__TASK REQUIREMENTS__
Copy out, unchanged, the part of the records that opens with the line containing "collection date: 1897-07-19" and closes with the line containing "scientific name: Coussarea caroliana".

__PROVIDED ENTRIES__
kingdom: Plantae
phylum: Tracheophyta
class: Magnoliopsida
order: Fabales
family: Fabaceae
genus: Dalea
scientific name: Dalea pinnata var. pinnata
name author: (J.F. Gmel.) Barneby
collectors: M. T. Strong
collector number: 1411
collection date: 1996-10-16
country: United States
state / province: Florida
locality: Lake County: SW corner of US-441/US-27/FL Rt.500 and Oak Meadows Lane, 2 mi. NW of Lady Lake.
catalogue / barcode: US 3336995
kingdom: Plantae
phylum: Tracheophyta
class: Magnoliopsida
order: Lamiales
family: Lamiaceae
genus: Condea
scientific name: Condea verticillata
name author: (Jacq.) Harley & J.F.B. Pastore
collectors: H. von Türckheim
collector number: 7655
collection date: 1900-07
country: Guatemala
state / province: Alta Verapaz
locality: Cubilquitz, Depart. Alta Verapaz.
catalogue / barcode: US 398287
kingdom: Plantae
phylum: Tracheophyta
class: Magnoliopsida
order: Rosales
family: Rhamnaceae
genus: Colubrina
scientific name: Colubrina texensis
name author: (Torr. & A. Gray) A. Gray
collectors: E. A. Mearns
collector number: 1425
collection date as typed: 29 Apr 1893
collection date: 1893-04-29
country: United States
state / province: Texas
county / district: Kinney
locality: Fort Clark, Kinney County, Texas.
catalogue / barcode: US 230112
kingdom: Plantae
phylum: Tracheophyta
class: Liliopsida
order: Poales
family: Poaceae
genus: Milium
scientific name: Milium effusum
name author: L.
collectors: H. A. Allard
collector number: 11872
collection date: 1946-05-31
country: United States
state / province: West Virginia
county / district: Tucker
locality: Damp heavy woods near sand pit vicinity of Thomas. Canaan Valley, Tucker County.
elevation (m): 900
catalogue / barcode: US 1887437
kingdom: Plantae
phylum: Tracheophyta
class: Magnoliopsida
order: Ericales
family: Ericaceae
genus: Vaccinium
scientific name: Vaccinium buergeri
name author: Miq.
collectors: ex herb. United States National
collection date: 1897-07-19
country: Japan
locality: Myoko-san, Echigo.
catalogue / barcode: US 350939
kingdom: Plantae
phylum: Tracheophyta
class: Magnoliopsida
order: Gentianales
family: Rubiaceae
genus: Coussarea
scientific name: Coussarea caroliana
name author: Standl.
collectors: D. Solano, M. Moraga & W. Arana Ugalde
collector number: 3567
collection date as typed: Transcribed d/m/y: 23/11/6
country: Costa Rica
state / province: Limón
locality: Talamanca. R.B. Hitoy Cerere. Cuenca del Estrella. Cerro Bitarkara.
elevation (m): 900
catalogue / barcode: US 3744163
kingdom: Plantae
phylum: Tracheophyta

__OUTPUT FOR THIS TASK__
collection date: 1897-07-19
country: Japan
locality: Myoko-san, Echigo.
catalogue / barcode: US 350939
kingdom: Plantae
phylum: Tracheophyta
class: Magnoliopsida
order: Gentianales
family: Rubiaceae
genus: Coussarea
scientific name: Coussarea caroliana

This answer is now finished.